What about dinner tonight?
“When I go down to Quincy Market, there’re Christians down there,” he says. “They want me to eat there. They actually ask me to eat there.” Whetstone wants it known that he is no beggar. “I don’t ask for anything. You can follow me around for ten years and you’ll see I don’t ask for a penny. God brings everything to me.”
He says God brought him a car. His glasses. The Old Navy sweatshirt on his back. He’s vague about the details of how, exactly, God provided him with these things — and equally vague about where he lives, though he talks about having resided in churches and vans. And so while it seems almost unbelievable that a man can survive in Boston without a consistent paycheck — never mind that he winters in Miami Beach — he does wear that same Old Navy sweatshirt again and again.
Whetstone says that in June of 1993 the Lord told him to quit his job as a security guard on the North Shore to minister on the streets full-time. Previously, after having been born again at age 29 and moving to Massachusetts from Pennsylvania for Bible college, he’d worked as a chaplain and spent years rounding up people on buses for Bible classes on the North Shore.

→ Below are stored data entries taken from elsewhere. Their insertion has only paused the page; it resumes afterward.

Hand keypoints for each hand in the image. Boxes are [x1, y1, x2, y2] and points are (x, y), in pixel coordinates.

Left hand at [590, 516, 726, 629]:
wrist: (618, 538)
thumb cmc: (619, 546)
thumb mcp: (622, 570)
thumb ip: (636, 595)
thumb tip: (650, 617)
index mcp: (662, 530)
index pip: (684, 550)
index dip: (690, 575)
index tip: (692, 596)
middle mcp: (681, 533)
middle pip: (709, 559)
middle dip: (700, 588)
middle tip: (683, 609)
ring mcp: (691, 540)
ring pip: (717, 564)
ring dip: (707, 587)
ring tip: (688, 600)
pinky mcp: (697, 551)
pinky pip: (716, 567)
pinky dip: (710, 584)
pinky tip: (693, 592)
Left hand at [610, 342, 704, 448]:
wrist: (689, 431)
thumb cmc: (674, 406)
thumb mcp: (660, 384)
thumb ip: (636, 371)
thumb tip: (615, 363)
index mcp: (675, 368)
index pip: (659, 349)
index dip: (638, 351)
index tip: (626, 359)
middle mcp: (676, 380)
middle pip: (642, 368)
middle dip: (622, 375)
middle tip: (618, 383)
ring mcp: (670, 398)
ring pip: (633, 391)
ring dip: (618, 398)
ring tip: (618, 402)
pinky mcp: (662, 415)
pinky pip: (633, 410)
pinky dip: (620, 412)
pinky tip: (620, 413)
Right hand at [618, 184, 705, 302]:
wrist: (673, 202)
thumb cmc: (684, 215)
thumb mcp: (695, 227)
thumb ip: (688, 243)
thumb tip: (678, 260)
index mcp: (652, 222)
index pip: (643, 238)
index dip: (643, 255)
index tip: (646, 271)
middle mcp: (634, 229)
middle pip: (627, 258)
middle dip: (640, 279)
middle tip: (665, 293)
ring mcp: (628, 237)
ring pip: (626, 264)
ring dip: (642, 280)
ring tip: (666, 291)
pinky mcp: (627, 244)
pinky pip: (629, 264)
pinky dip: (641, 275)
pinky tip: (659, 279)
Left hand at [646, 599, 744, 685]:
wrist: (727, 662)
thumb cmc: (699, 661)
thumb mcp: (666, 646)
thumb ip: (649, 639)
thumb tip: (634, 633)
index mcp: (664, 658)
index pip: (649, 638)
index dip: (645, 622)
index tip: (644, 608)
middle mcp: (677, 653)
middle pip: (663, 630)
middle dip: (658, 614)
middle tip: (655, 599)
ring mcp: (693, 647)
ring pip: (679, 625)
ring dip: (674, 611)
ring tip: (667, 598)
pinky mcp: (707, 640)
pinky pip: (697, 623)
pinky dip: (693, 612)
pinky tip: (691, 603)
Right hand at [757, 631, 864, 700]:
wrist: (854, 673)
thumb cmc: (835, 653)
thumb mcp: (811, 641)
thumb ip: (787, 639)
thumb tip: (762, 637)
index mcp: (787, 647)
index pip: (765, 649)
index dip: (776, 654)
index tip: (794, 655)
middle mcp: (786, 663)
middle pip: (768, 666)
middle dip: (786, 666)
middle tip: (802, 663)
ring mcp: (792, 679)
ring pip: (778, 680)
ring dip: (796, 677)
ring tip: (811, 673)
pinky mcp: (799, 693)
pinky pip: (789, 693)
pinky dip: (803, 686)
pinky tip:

But he wasn’t initially thrilled about this new divine assignment. “I argued with God for two weeks before I finally started doing it,” Whetstone admits. “If I didn’t do it, then I was disobeying Him, and I don’t want to disobey God —”
“I keep seeing you!” interrupts a male passerby.
“Jesus loves you,” says Whetstone, offering a tract. “This is Good Friday, the day Jesus died for our sins.”
Whetstone says that the most difficult part of his “calling” is being single. “I could’ve got married a couple times. But if I’m going to be a husband, I can’t just have a woman put some food on the table and not be there.” He pauses. “That’s been the only thing, really, that’s been hard for me. Because, you know” — he swallows hard — “I’m a normal man.”
Right now, Whetstone is undertaking the normal-man act of checking his watch. He’s late for Faneuil Hall, then he’s coming back here to catch Sox fans leaving the game, then hitting some theaters “if I have time.” But right now he really has to go. When your boss is God, being late is not an option.